When humans called it quits with Neanderthals

Researchers now say that Neanderthals last interbred with the ancestors of today’s Europeans after modern humans with advanced stone tools migrated out of Africa, as recently as 47,000 years ago.

Modern humans appeared in the fossil record about 200,000 years ago, 30,000 years after Neanderthals appeared. At that time, modern humans coexisted with a number of other species of homonids which included the Neanderthals, our closest known relatives.

Neanderthal genetics

The Neanderthal genome was sequenced in 2010 from fossil DNA, and scientists found that Neanderthal DNA makes up an estimated 1 to 4 percent of the genome of modern Europeans. DNA collected from a uk paternity test could identify the amount of Neanderthal DNA that one possesses. Neanderthal genes may account for some of the attributes, including a strong immune system, which some Europeans enjoy today.
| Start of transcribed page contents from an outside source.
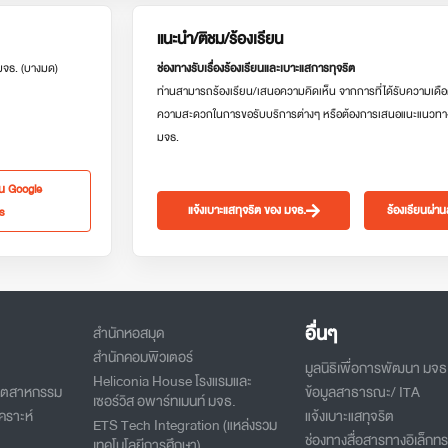
แนะนำ/ติชม/ร้องเรียน
 มจธ. (บางมด)
ช่องทางรับเรื่องร้องเรียนและเบาะแสการทุจริต
ท่านสามารถร้องเรียน/เสนอความคิดเห็น จากการที่ได้รับความเดือ
ความสะดวกในการขอรับบริการต่างๆ หรือต้องการเสนอแนะแนวทา
มจธ.
ใน Google
แจ้งเบาะแสทุจริต ของ มจธ.
ร้องเรียนผ่า
s
อื่นๆ
สำนักหอสมุด
สำนักคอมพิวเตอร์
มูลนิธิเพื่อการพัฒนา มจธ
Heliconia House โรงแรมและ
อุตสาหกรรม
ข้อมูลสาธารณะ/ ITA
เซอร์วิส อพาร์ทเมนท์ มจธ.
คราะห์
แจ้งเบาะแสทุจริต
ETS Tech Integration (แหล่งรวม
ช่องทางสื่อสารทางอิเล็กทร
เทคโนโลยีการศึกษา)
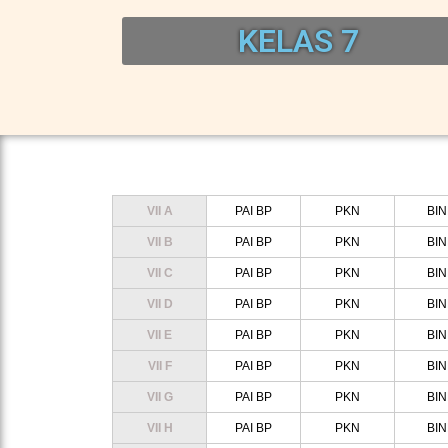
KELAS 7
VII A
PAI BP
PKN
BI
VII B
PAI BP
PKN
BI
VII C
PAI BP
PKN
BI
VII D
PAI BP
PKN
BI
VII E
PAI BP
PKN
BI
VII F
PAI BP
PKN
BI
VII G
PAI BP
PKN
BI
VII H
PAI BP
PKN
BI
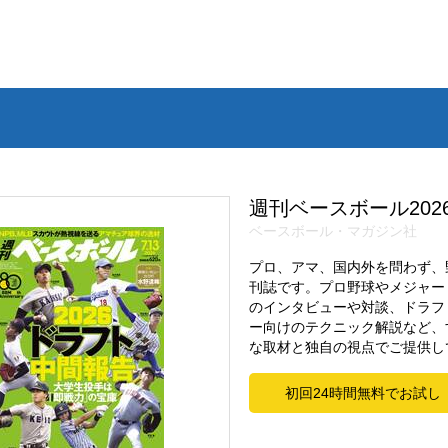
週刊ベースボール2026.
ベースボール・マガジン社
プロ、アマ、国内外を問わず、
刊誌です。プロ野球やメジャー
のインタビューや対談、ドラフ
ー向けのテクニック解説など、
な取材と独自の視点でご提供し
初回24時間無料でお試し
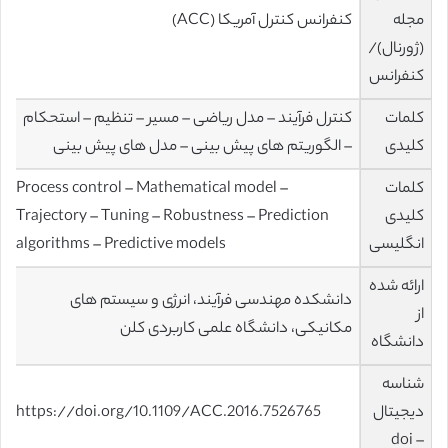
مجله
کنفرانس کنترل آمریکا (ACC)
(ژورنال)/
کنفرانس
کلمات
کنترل فرآیند – مدل ریاضی – مسیر – تنظیم – استحکام
کلیدی
– الگوریتم های پیش بینی – مدل های پیش بینی
کلمات
Process control – Mathematical model –
کلیدی
Trajectory – Tuning – Robustness – Prediction
انگلیسی
algorithms – Predictive models
ارائه شده
دانشکده مهندسی فرآیند، انرژی و سیستم های
از
مکانیکی، دانشگاه علمی کاربردی کلن
دانشگاه
شناسه
دیجیتال
https://doi.org/10.1109/ACC.2016.7526765
– doi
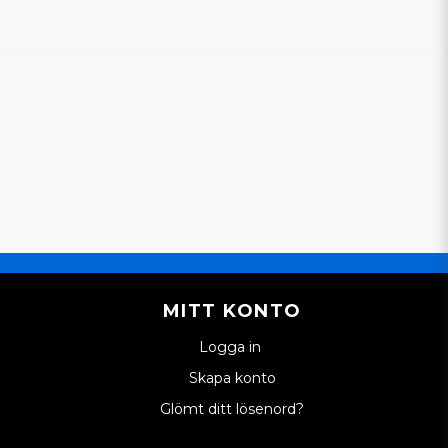
in fråga
Skicka en fråga
MITT KONTO
Logga in
Skapa konto
Glömt ditt lösenord?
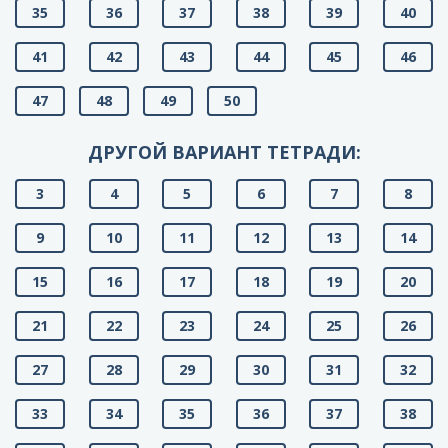
35
36
37
38
39
40
41
42
43
44
45
46
47
48
49
50
ДРУГОЙ ВАРИАНТ ТЕТРАДИ:
3
4
5
6
7
8
9
10
11
12
13
14
15
16
17
18
19
20
21
22
23
24
25
26
27
28
29
30
31
32
33
34
35
36
37
38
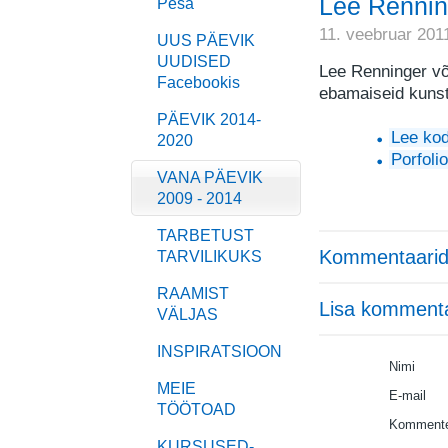
Lee Rennin
Pesa
11. veebruar 201
UUS PÄEVIK
UUDISED
L
ee
R
enninger võ
Facebookis
ebamaiseid kunsti
PÄEVIK 2014-
Lee kod
2020
Porfolio
VANA PÄEVIK
2009 - 2014
TARBETUST
Kommentaarid
TARVILIKUKS
RAAMIST
Lisa komment
VÄLJAS
INSPIRATSIOON
Nimi
MEIE
E-mail
TÖÖTOAD
Kommente
KURSUSED-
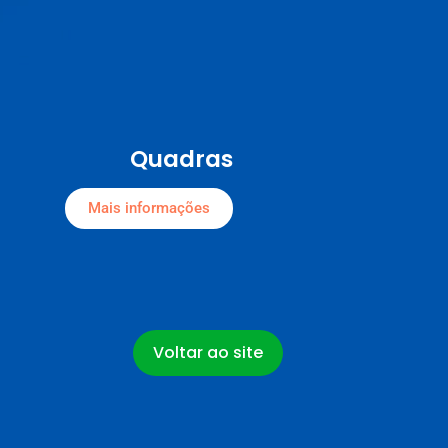
Quadras
Mais informações
Voltar ao site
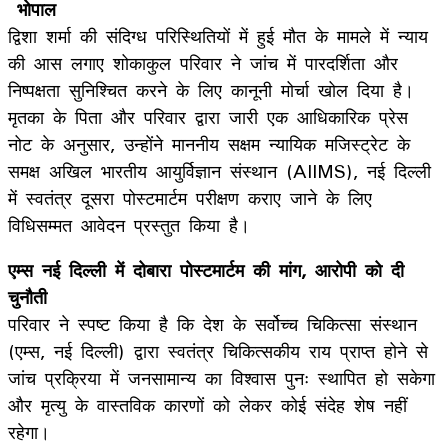
भोपाल
द्विशा शर्मा की संदिग्ध परिस्थितियों में हुई मौत के मामले में न्याय
की आस लगाए शोकाकुल परिवार ने जांच में पारदर्शिता और
निष्पक्षता सुनिश्चित करने के लिए कानूनी मोर्चा खोल दिया है।
मृतका के पिता और परिवार द्वारा जारी एक आधिकारिक प्रेस
नोट के अनुसार, उन्होंने माननीय सक्षम न्यायिक मजिस्ट्रेट के
समक्ष अखिल भारतीय आयुर्विज्ञान संस्थान (AIIMS), नई दिल्ली
में स्वतंत्र दूसरा पोस्टमार्टम परीक्षण कराए जाने के लिए
विधिसम्मत आवेदन प्रस्तुत किया है।
एम्स नई दिल्ली में दोबारा पोस्टमार्टम की मांग, आरोपी को दी
चुनौती
परिवार ने स्पष्ट किया है कि देश के सर्वोच्च चिकित्सा संस्थान
(एम्स, नई दिल्ली) द्वारा स्वतंत्र चिकित्सकीय राय प्राप्त होने से
जांच प्रक्रिया में जनसामान्य का विश्वास पुनः स्थापित हो सकेगा
और मृत्यु के वास्तविक कारणों को लेकर कोई संदेह शेष नहीं
रहेगा।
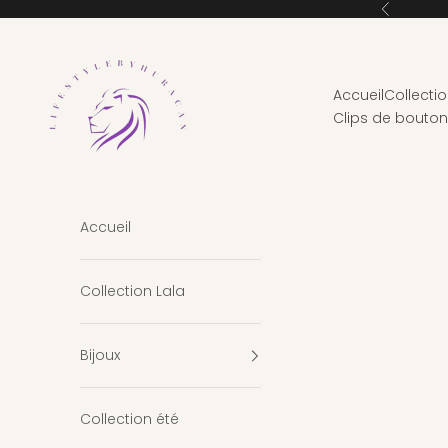
Passer au contenu
Précédent
Lifestylebyhuracan
Accueil
Collectio
Clips de bouto
Accueil
Collection Lala
Bijoux
Collection été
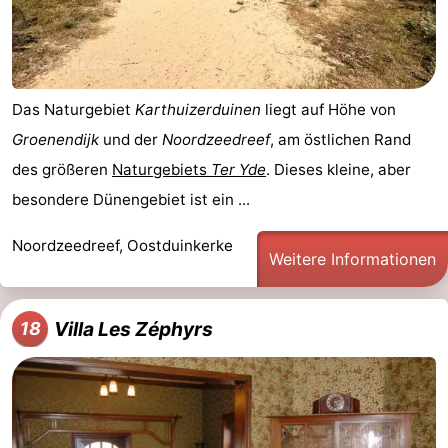
Das Naturgebiet
Karthuizerduinen
liegt auf Höhe von
Groenendijk
und der
Noordzeedreef
, am östlichen Rand
des größeren
Naturgebiets
Ter Yde
. Dieses kleine, aber
besondere Dünengebiet ist ein ...
Noordzeedreef, Oostduinkerke
Weitere Informationen
Villa Les Zéphyrs
18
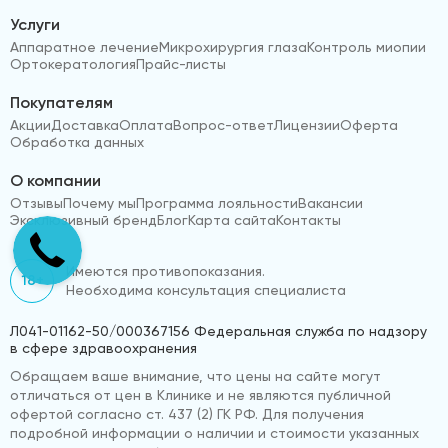
Услуги
Аппаратное лечение
Микрохирургия глаза
Контроль миопии
Ортокератология
Прайс-листы
Покупателям
Акции
Доставка
Оплата
Вопрос-ответ
Лицензии
Оферта
Обработка данных
О компании
Отзывы
Почему мы
Программа лояльности
Вакансии
Эксклюзивный бренд
Блог
Карта сайта
Контакты
Имеются противопоказания.
18+
Необходима консультация специалиста
Л041-01162-50/000367156 Федеральная служба по надзору
в сфере здравоохранения
Обращаем ваше внимание, что цены на сайте могут
отличаться от цен в Клинике и не являются публичной
офертой согласно ст. 437 (2) ГК РФ. Для получения
подробной информации о наличии и стоимости указанных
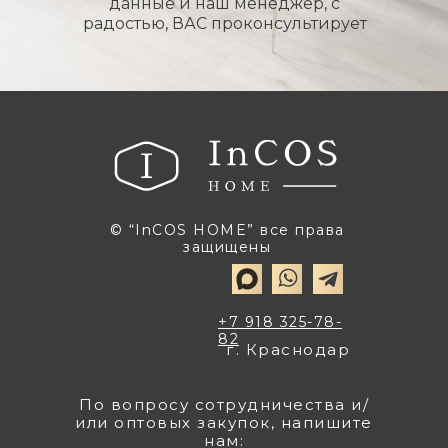
данные и наш менеджер, с
радостью, ВАС проконсультирует
© “InCOS HOME” все права
защищены
+7 918 325-78-
82
г. Краснодар
По вопросу сотрудничества и/
или оптовых закупок, напишите
нам:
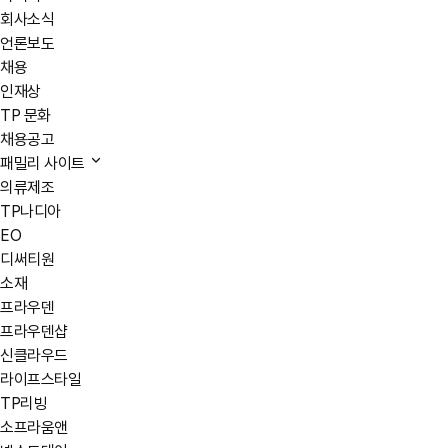
회사소식
언론보도
채용
인재상
TP 문화
채용공고
패밀리 사이트
의류제조
TP나디아
EO
디써티원
소재
프라우덴
프라우덴샵
신클라우드
라이프스타일
TP리빙
소프라움앤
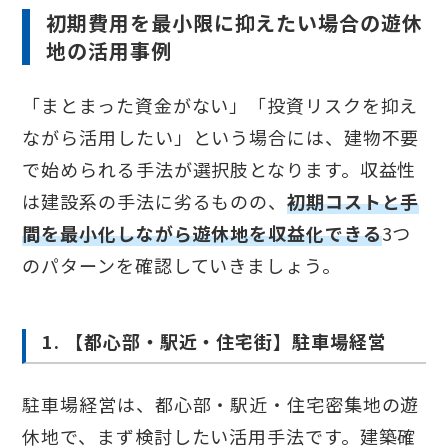
初期費用を最小限に抑えたい場合の遊休
地の活用事例
「まとまった資金がない」「投資リスクを抑え
ながら活用したい」という場合には、建物不要
で始められる手法が選択肢となります。収益性
は建設系の手法に劣るものの、
初期コストと手
間を最小化しながら遊休地を収益化できる
3つ
のパターンを確認していきましょう。
1. 【都心部・駅近・住宅街】駐車場経営
駐車場経営は、都心部・駅近・住宅密集地の遊
休地で、まず検討したい活用手法です。建築確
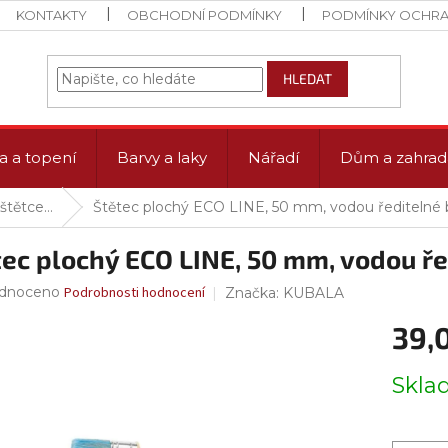
KONTAKTY
OBCHODNÍ PODMÍNKY
PODMÍNKY OCHRA
HLEDAT
a a topení
Barvy a laky
Nářadí
Dům a zahrad
 štětce…
Štětec plochý ECO LINE, 50 mm, vodou ředitelné 
tec plochý ECO LINE, 50 mm, vodou ře
rné
dnoceno
Podrobnosti hodnocení
Značka:
KUBALA
ení
39,
tu
Měrná
Skl
cena:
ček.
Scientists also found that some people outside of Africa share more genetic traits with Neanderthals than Africans do, suggesting that modern humans interbred with Neanderthals after they migrated out of Africa 100,000 years ago. Alternatively, another African group descendant from both Neanderthals and some populations of modern humans may have genetically diverged from other modern humans in Africa over 200,000 years ago. The former group may have remained genetically distinct from both Neanderthals and modern humans until it eventually migrated out of Africa.

To determine why Neanderthals appear more closely related to people outside of Africa, researchers examined sections of DNA from both European and Neanderthal genomes. These DNA sections are created from the joining of sperm and egg cells, which forms new combinations of genetic material. Each recombination of the genetic material decreases the length of the section of DNA. Therefore, by comparing the lengths of the DNA strands “we can estimate when the two populations last shared genes,” explained Sriram Sankararaman, a statistical geneticist at Harvard Medical School.

Through this process, the scientists estimate that Neanderthals and modern humans last interbred somewhere between 37,000 and 86,000 years ago, but most likely between 47,000 and 65,000 years ago. This time period is well after modern humans migrated outside of Africa, although they may have not yet have migrated to Eurasia.

The time period that these two groups last interbred was during the Upper Paleolitic period. During this period, modern humans had already began using relatively advanced stone tools including knife blades, spear points, and tools used for engraving and drilling.

New Insights

“I think we will be able to get new insights on how modern humans adapted as they occupied new regions,” Sankararaman told LiveScience. “It shows the power of genetic data to learn about historical events.”

Scientists plan to investigate possible interbreeding of other prehistoric groups, such as the potential mixing of the genetics of modern Papuans and the recently discovered Denisovans, an extinct human group.

“There are technical challenges here,” Sankararaman said. “Papuans have had gene flow from Neanderthals and from Denisovans. That makes it challenging to tease their contributions apart.”

Image Credit: Adam Kuban

Derek is a history and science blogger for multiple blogs. When he is not researching he enjoys spending time with his family. The following article is for uk paternity test.